_Work required_. Word for word, set down every line of the entries below from the line with "X635000Y965200D03*" to the line with "X505968Y848106D01*", including both, and no other line.

- - - - -

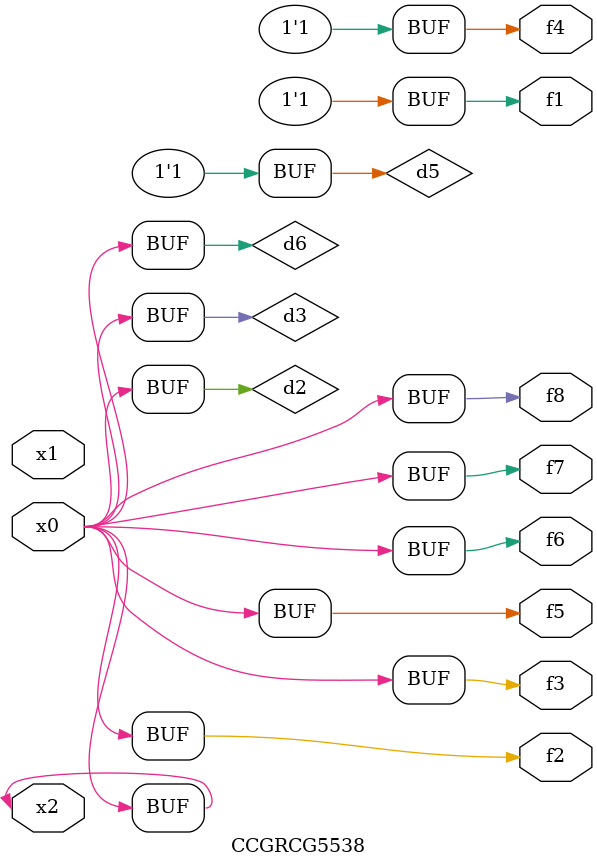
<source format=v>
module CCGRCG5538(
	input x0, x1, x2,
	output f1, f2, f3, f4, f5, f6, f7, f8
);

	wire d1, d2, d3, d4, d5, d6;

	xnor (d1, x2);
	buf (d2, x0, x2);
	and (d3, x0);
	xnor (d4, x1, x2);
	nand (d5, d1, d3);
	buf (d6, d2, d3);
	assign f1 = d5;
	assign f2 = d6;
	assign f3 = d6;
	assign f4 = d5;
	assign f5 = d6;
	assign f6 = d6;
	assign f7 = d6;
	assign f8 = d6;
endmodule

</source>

- - - - -

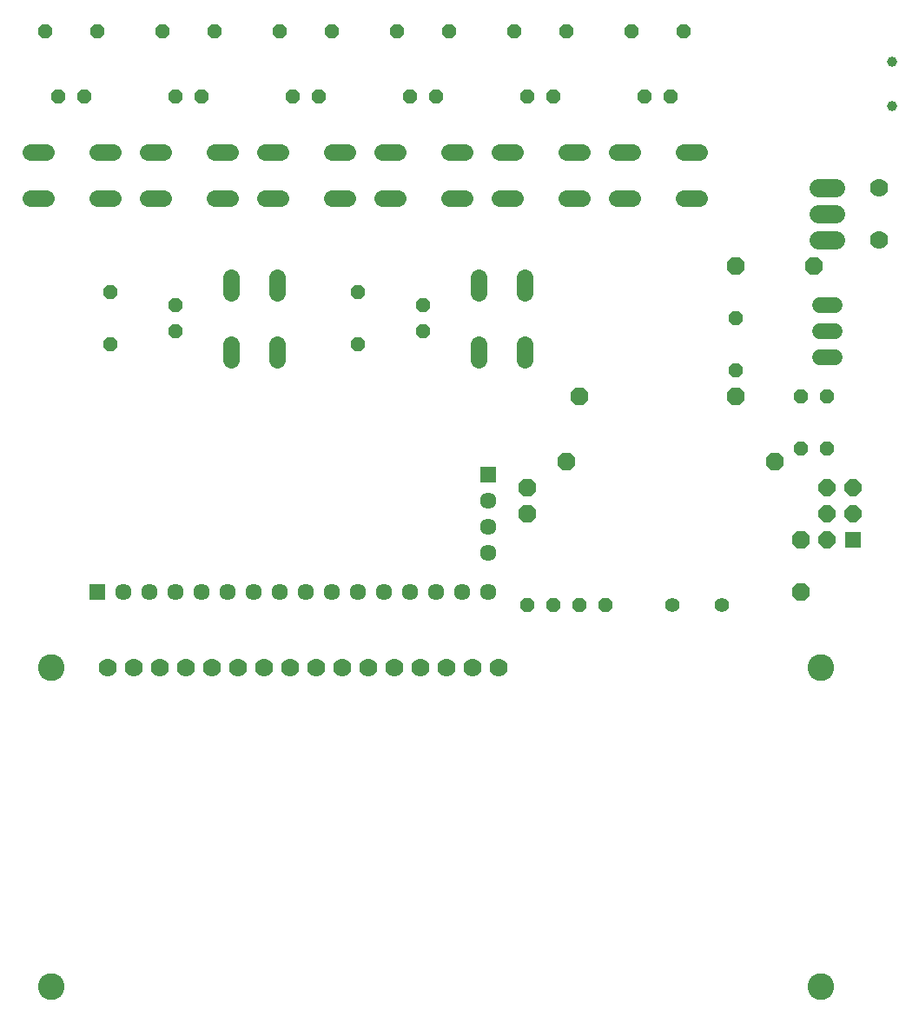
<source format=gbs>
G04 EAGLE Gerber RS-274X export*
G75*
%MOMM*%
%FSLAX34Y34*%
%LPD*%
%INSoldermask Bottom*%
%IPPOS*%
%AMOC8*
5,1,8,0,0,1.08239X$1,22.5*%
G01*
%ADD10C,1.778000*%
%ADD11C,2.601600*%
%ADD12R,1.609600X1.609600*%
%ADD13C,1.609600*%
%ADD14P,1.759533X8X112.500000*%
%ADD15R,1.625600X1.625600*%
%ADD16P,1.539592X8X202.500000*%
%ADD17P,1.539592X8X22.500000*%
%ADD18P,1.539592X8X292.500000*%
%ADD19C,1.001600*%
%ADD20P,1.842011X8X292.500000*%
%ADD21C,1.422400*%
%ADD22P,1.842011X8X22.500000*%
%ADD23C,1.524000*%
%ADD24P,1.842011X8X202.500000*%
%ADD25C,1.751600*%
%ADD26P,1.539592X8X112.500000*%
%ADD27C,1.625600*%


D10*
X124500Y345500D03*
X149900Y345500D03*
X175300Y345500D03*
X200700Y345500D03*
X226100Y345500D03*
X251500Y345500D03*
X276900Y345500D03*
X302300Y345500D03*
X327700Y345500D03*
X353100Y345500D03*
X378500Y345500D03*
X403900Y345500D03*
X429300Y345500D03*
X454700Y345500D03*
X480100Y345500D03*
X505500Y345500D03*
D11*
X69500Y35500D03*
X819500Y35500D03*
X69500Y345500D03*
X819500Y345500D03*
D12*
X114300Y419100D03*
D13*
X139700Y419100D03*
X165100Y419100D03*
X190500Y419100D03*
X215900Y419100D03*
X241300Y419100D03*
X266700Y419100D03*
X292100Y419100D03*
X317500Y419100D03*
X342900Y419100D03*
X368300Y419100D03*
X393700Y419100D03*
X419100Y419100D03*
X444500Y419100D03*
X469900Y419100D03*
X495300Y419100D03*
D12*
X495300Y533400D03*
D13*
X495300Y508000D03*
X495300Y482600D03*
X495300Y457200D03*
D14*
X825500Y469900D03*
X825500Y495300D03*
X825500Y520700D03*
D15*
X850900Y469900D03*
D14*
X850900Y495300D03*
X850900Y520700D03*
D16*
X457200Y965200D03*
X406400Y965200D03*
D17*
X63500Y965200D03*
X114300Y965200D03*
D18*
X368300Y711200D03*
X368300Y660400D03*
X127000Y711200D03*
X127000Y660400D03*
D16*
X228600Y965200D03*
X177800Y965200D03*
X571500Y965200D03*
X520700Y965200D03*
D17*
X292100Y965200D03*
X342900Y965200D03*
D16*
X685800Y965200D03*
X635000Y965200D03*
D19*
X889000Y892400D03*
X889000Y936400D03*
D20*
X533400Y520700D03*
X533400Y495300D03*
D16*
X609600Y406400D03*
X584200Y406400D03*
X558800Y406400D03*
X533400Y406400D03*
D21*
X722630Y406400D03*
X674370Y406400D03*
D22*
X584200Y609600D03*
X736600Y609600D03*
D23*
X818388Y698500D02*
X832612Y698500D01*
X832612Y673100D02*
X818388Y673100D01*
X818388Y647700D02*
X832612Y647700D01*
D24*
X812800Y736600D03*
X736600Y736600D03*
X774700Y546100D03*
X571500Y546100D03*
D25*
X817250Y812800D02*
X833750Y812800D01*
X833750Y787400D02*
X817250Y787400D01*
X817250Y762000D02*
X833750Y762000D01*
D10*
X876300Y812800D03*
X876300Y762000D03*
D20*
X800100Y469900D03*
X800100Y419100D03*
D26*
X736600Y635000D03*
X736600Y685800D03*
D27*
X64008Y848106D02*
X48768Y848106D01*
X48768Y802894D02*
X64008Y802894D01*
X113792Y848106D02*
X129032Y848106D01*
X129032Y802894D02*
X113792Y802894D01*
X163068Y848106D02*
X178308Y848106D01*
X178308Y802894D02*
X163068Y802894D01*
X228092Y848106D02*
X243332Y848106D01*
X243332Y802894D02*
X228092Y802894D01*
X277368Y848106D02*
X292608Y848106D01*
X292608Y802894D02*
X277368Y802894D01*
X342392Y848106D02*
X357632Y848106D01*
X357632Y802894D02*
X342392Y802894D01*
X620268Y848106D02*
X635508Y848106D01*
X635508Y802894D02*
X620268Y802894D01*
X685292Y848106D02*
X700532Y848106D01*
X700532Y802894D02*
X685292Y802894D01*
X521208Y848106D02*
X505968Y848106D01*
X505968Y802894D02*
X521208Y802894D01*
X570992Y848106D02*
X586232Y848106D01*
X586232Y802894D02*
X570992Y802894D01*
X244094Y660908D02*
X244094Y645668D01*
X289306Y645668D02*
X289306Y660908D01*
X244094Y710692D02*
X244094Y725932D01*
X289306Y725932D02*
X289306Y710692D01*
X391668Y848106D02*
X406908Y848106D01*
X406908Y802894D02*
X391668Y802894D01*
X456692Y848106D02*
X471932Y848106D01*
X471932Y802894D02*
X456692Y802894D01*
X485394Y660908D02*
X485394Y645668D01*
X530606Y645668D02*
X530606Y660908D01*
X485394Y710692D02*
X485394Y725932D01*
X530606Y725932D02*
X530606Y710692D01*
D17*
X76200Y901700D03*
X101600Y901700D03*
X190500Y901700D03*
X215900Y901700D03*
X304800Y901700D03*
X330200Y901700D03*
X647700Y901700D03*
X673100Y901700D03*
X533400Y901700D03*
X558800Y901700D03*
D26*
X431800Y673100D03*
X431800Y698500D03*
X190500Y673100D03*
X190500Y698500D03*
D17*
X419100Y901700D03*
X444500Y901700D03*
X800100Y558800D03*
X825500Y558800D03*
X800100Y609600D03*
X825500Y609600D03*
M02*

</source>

- - - - -

_Answer area_.
X635000Y965200D03*
D19*
X889000Y892400D03*
X889000Y936400D03*
D20*
X533400Y520700D03*
X533400Y495300D03*
D16*
X609600Y406400D03*
X584200Y406400D03*
X558800Y406400D03*
X533400Y406400D03*
D21*
X722630Y406400D03*
X674370Y406400D03*
D22*
X584200Y609600D03*
X736600Y609600D03*
D23*
X818388Y698500D02*
X832612Y698500D01*
X832612Y673100D02*
X818388Y673100D01*
X818388Y647700D02*
X832612Y647700D01*
D24*
X812800Y736600D03*
X736600Y736600D03*
X774700Y546100D03*
X571500Y546100D03*
D25*
X817250Y812800D02*
X833750Y812800D01*
X833750Y787400D02*
X817250Y787400D01*
X817250Y762000D02*
X833750Y762000D01*
D10*
X876300Y812800D03*
X876300Y762000D03*
D20*
X800100Y469900D03*
X800100Y419100D03*
D26*
X736600Y635000D03*
X736600Y685800D03*
D27*
X64008Y848106D02*
X48768Y848106D01*
X48768Y802894D02*
X64008Y802894D01*
X113792Y848106D02*
X129032Y848106D01*
X129032Y802894D02*
X113792Y802894D01*
X163068Y848106D02*
X178308Y848106D01*
X178308Y802894D02*
X163068Y802894D01*
X228092Y848106D02*
X243332Y848106D01*
X243332Y802894D02*
X228092Y802894D01*
X277368Y848106D02*
X292608Y848106D01*
X292608Y802894D02*
X277368Y802894D01*
X342392Y848106D02*
X357632Y848106D01*
X357632Y802894D02*
X342392Y802894D01*
X620268Y848106D02*
X635508Y848106D01*
X635508Y802894D02*
X620268Y802894D01*
X685292Y848106D02*
X700532Y848106D01*
X700532Y802894D02*
X685292Y802894D01*
X521208Y848106D02*
X505968Y848106D01*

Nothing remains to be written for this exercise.